Labour is right that clean and efficient energy is key to, not in conflict with, growth. In its first week, its new government was quick to announce the creation of new legislation and institutions, as highlighted in this week’s King’s Speech, that seek to redefine the UK’s energy landscape and to put the country on a pathway to energy independence, energy security, energy affordability and decarbonisation.
There can be little question that it’s time to revitalise the UK’s energy policy. Indeed, in many ways, it has stagnated since 2016. Market incentives and planning for new energy capacity have been fewer and more unpredictable. Excess supply over demand for energy, and particularly electricity (the reserve margin), has remained far too tight. Storage capacity has been reduced. Inadequate investment has been made in the grid to accommodate renewables at the greater scale or faster pace necessary. While this has reduced energy security, and added to vulnerability to price shocks and the cost-of-living crisis, as the Committee on Climate Change has repeatedly pointed out, the country has also been falling behind on its decarbonisation targets.
But the UK’s energy system demands a more fundamental change of approach than feeding more of it into a broken system. There is an established green groupthink bubble that needs to burst. And an imperative that we don’t make new ones and wrong turns over the next exciting new things such as hydrogen, CCUS, and the like. It’s staggering, but rarely discussed, that some 58% of the primary energy, whether brown or green, that is used to make electricity in the UK is lost through conversion, generation (mostly as waste heat from gas and nuclear), transmission and distribution processes before even reaching the end user, where more is wasted. Just as staggering is what a small proportion of the UK’s energy mix is electricity, for all the headlines about how much of it comes from renewable sources. Gas still dominates the household market, and out-paces electricity in other industrial and commercial uses. Electricity has yet to make any material dent at all on the transport sector, despite EVs, where oil still reigns. At the end of this month, the Department for Energy Security and Net Zero is due to release its latest Digest of UK Energy Statistics (DUKES), but the energy flow charts it produces each year tell important stories. One of them is this: less than 20% of the UK’s energy system is electric. Most of the rest is oil for transport, and gas for industry, buildings and households.
The energy ‘polycrisis’ facing the UK is characterised by the trilemma of cost, climate and security. High energy costs and supply constraints make the UK uncompetitive, particularly for industries favoured by Labour, such as steel, as well as for growing sectors such as data centres. But it’s worse than that. The carbon and financial costs of an ageing, centralised and inefficient energy system compound the already immense pressure on public services and finances. To put this into context, just the conversion, generation, transmission and distribution losses are costing the country over £20 billion a year, or nearly £60 million a day. Given that the public sector represents some 15% of energy use, this implies that it loses at least £3 billion a year on the supply side alone. Add in transport losses (internal combustion engines are only 15-30% efficient) and losses in the built environment (buildings typically waste around 30% of the energy they use due to inefficient heating, cooling, lighting and controls) and you get the picture.

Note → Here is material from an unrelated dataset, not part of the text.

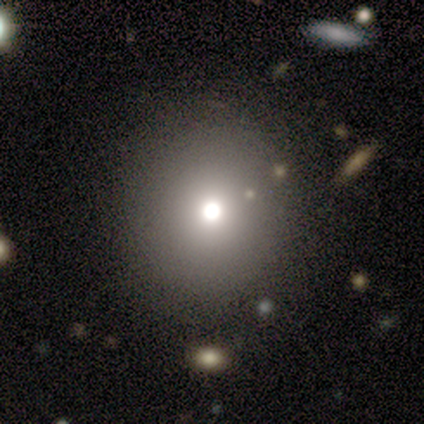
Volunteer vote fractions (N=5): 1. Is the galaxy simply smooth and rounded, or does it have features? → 80% smooth, 20% star or artifact, 0% featured or disk.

Labour’s proposed Energy Independence Act identifies some positive and ambitious objectives, including many that might be funded by the newly formed, state-owned ‘Great British Energy’ and ‘National Wealth Fund’. Indeed, it could be the UK’s answer to the USA’s historic Inflation Reduction Act and Europe’s National Energy and Climate Plans. But policymakers will need to be careful to ensure that they don’t commit themselves to pathways that lock in underperformance and failure.
Like the USA’s Inflation Reduction Act, energy and decarbonisation policy is being packaged in legislation that purports to something else. But unlike the USA, the world’s largest oil and gas producing nation (now surpassing Saudi Arabia and Russia) and an energy exporter, the UK is not actually energy independent. The UK imports most of its oil and gas, as well as much electricity from Europe via interconnectors. Specifically, the UK imports oil and gas from Norway, the Middle East, the USA (which has doubled oil and tripled gas exports to the UK since 2018), Europe, and directly or indirectly, from Russia. Also, unlike the USA’s Inflation Reduction Act, it risks losing sight of a core objective - to deliver an enduring reduction in costs.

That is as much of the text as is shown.